Re: Semantic when table joins table from window

Posted by Fabian Hueske <fh...@gmail.com>.
Hi,

Currently, Flink's window operators require increasing timestamp
attributes. This limitation exists to be able to clean up the state of a
window operator. A join operator does not preserve the order of timestamps.
Hence, timestamp attributes lose their monotonictity property and a window
operator cannot be applied.

Have you tried to use a window join? These preserve the timestamp order.

Fabian

徐涛 <ha...@gmail.com> schrieb am Di., 28. Aug. 2018, 11:42:

> Hi Hequn,
> You can't use window or other bounded operators after non-window join. The
> time attribute fields can not be passed through because of semantic
> conflict.
>        Why does Flink have this limitation?
>        I have a temp view
>         var finalTable = tableEnv.sqlQuery(s"select * from
> A join B on xxxx
> join C on xxxx " )
> tableEnv.registerTable("finalTable", finalTable)
>
>       And I want to window this table because I want it to output 1 minute
> per second, however obviously I can not do this now, may I ask how can I
> make a “final table” to output 1 minute per second? And if a table is a
> retract stream, will the item added to the window be retracted either?
>
>       Thanks a lot.
>
> Best
> Henry
>
>
>
> 在 2018年8月22日,上午10:30,Hequn Cheng <ch...@gmail.com> 写道:
>
> Hi Hery,
>
> As for choise1:
>
>    - The state size of join depends on it's input table size, not the
>    result table, so the state size of join of choise1 depends on how many
>    article id, praise id and response_id.
>    - Also non-window join will merge same rows in it's state, i.e, <Row,
>    RowCnt>, so the state size won't grows if you keep pouring same article id.
>    I think the problem here is you need a distinct before join, so that a
>    praise id won't join multi same article ids, and this will influence the
>    correctness of the result.

**Task to carry out:**
Put this sentence from the Flink thread into Spanish: "A join operator does not preserve the order of timestamps." The records are separate material, unrelated to the Flink thread.

**Extracted entries:**
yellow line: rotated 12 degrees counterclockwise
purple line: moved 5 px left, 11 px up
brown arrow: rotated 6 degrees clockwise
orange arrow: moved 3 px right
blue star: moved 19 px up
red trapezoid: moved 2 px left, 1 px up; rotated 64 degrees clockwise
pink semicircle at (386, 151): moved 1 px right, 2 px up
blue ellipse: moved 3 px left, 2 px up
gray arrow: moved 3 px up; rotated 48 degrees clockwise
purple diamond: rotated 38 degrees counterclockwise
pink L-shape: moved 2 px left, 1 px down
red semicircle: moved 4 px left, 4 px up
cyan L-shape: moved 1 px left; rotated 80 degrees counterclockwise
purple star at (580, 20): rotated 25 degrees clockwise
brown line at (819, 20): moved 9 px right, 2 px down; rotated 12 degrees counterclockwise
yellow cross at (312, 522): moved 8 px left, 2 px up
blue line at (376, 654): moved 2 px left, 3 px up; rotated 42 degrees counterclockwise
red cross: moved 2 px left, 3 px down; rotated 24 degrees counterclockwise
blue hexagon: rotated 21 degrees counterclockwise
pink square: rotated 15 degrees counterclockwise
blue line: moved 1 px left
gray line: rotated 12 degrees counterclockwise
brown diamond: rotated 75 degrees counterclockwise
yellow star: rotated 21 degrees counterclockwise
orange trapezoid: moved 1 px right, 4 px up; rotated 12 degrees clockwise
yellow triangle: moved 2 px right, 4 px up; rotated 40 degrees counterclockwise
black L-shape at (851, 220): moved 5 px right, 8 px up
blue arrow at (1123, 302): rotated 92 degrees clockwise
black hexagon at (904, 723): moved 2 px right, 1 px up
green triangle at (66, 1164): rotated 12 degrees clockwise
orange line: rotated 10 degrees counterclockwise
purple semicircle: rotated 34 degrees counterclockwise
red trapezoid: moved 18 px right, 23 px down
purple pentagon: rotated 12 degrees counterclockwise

**Exercise answer:**
Un operador join no conserva el orden de las marcas de tiempo.